I kept laughing out loud, which is a mark of literary achievement. Though I also cringed—as one who has never mastered air-kisses, I recoiled at Coleman’s recounting of her first bisous and how she actually made cheek contact. She writes about being asked to play her violin in a hair salon, but how her own unruly do caused a great upset when she arrived. Or the man she met who wanted to perform songs he’d written, which turned out to be “sex songs” with lyrics like, “The horny bull wants a bouncy ride.” And she meets a lot of men, Coleman, and in the beginning, being lonely, takes them up on their invitations, until she realizes that she’s setting herself up for a lot of awkward interactions. She longs for the company of women friends as well, but these kind of relationships are harder to find. Not to mention that at the beginning of her time in Paris, Coleman hardly speaks French.
It is interesting to read a book about a character as solitary as Coleman is throughout much of the time she writes about. The stories she tells are of people she encounters, other characters who come and go, so there is little interpersonal development throughout the narrative. What sustains the narrative and brings all these stories together then is the development Coleman shows in her own character and understanding of it. She’d previously studied violin in university, but after suffering from performance anxiety she quit to do a major in psychology instead. Busking in Paris, however, Coleman finds her way back to the violin, and writes fascinatingly about how busking is not a performance, but about being part of a bigger scene. She writes compellingly too about the politics of street performance, scoping out prize spots, getting shut down by the police, engaging with other musicians and performers. About balance too—that her lifestyle is a kind of freedom and she’s brave to pursue it, but it’s also a method of avoidance: “I can’t fail at this because busking is an ongoing condition, not a means to an end.” And perhaps she gets a bit too comfortable in her Paris life, something that needs to be checked. “After all, Buscar is a Spanish word that means to search.”

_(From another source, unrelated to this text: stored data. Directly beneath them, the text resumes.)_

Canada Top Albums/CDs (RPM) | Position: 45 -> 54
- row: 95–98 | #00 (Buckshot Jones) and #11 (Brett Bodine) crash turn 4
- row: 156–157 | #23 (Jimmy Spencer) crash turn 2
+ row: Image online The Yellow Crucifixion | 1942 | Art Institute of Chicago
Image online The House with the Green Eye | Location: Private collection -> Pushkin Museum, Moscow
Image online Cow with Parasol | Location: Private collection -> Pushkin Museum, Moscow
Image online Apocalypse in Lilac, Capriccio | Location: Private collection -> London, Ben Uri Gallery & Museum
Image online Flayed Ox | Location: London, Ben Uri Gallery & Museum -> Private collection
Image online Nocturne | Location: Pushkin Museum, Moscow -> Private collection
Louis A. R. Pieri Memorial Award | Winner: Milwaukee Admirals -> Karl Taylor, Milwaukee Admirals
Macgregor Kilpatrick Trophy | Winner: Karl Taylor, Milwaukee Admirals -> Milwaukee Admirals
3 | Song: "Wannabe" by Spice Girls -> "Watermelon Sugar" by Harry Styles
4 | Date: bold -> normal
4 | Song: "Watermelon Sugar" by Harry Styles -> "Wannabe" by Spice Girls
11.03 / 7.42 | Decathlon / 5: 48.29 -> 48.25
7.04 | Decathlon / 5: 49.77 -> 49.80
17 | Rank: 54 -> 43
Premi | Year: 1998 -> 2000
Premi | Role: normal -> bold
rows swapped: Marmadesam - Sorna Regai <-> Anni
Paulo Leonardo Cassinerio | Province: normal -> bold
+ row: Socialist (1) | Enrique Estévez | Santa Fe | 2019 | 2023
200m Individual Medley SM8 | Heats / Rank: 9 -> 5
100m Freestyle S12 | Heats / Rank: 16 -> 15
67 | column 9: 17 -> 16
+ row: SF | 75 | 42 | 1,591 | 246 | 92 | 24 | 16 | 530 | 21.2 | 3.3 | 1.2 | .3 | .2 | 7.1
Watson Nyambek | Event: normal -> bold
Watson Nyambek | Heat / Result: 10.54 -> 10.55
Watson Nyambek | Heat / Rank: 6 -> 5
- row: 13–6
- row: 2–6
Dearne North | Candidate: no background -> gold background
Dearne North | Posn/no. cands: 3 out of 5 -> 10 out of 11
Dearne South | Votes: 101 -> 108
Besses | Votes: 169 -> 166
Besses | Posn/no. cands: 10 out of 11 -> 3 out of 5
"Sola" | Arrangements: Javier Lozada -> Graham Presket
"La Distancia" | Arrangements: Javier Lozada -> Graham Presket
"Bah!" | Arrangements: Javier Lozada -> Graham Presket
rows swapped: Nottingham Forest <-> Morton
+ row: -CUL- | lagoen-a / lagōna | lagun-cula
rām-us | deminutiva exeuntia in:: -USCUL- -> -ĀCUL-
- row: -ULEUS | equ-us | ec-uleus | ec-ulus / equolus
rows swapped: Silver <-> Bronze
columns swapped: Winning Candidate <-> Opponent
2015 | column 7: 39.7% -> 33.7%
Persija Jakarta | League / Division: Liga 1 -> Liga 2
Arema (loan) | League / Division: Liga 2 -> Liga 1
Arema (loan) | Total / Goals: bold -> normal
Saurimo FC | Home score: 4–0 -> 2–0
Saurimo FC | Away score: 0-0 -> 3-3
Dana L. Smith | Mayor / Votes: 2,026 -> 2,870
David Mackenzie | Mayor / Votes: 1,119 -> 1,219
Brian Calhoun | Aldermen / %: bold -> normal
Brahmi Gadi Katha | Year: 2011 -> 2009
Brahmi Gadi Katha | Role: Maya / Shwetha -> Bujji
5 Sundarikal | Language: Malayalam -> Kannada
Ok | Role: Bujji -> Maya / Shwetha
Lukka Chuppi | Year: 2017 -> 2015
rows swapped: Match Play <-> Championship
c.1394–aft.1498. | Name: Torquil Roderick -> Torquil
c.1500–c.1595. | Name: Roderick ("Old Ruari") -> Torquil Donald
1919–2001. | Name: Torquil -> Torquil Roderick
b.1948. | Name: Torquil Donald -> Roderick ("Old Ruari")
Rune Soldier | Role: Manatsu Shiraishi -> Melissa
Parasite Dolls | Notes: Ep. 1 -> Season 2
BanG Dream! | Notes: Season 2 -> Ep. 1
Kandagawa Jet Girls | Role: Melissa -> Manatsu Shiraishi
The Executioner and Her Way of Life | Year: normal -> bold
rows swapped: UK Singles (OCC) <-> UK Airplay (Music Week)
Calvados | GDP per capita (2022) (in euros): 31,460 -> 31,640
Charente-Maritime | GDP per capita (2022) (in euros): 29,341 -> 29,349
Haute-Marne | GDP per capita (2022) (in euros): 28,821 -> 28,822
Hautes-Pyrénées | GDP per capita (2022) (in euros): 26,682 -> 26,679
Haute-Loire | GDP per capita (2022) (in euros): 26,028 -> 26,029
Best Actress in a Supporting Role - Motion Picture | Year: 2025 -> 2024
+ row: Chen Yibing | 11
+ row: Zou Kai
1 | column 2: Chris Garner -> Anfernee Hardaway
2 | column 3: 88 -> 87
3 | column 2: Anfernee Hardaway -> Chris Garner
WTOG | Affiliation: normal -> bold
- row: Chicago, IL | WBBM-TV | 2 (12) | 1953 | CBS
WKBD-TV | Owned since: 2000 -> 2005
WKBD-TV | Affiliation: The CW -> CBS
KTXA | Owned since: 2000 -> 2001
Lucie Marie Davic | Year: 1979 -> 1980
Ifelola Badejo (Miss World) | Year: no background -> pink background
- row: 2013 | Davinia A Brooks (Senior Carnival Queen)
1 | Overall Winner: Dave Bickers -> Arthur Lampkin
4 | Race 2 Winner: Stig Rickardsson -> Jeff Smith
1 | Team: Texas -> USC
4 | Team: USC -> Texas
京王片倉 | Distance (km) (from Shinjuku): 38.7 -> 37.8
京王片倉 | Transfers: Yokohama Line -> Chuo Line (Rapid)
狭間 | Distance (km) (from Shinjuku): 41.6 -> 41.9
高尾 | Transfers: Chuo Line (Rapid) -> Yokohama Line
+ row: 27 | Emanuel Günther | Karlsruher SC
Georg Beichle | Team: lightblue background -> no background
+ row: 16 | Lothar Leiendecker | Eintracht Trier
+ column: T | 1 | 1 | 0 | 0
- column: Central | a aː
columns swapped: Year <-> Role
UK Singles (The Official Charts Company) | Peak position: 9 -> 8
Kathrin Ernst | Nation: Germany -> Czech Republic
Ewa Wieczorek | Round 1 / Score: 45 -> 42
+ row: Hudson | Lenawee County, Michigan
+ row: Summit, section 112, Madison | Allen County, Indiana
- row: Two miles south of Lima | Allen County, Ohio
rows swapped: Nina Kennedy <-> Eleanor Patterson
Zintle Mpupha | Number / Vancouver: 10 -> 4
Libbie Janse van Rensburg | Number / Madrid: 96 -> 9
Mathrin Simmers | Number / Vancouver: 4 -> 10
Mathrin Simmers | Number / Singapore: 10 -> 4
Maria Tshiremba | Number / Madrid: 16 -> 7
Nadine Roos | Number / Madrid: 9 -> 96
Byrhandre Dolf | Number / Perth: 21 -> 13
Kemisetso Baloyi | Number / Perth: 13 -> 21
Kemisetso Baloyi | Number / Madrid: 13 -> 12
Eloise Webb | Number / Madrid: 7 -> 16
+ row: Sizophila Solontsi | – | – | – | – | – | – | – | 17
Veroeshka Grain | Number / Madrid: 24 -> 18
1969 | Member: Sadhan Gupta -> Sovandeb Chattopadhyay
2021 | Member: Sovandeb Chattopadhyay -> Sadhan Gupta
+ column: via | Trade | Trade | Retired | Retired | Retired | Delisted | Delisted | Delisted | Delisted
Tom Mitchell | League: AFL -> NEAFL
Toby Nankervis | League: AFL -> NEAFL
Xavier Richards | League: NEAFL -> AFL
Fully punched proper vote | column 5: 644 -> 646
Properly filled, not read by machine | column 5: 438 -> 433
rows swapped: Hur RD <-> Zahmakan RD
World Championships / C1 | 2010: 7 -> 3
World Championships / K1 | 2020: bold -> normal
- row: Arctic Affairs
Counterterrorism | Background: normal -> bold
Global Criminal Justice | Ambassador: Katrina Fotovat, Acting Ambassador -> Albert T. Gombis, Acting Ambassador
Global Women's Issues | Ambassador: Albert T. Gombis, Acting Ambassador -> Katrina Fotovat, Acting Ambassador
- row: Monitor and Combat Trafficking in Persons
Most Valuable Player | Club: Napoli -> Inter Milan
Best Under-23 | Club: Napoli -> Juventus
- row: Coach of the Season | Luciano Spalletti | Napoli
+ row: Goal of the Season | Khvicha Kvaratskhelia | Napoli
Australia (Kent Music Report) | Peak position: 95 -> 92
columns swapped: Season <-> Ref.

What makes Busker so compelling is that Coleman is usually searching, is open to experience, and curious and wondering. She’s also funny, her prose is impeccable, and not she’s not afraid to make herself vulnerable in the narrative. Though it’s impossible could she ever hope to avoid seeming vulnerable in a book that begins with her in such a precarious situation, but the her faith in a city, its people, the world, pays off. In a time when we’re constantly being urged to harden ourselves against a cruel world, Coleman’s book reminds us of the miracles that can happen when we instead open up wide.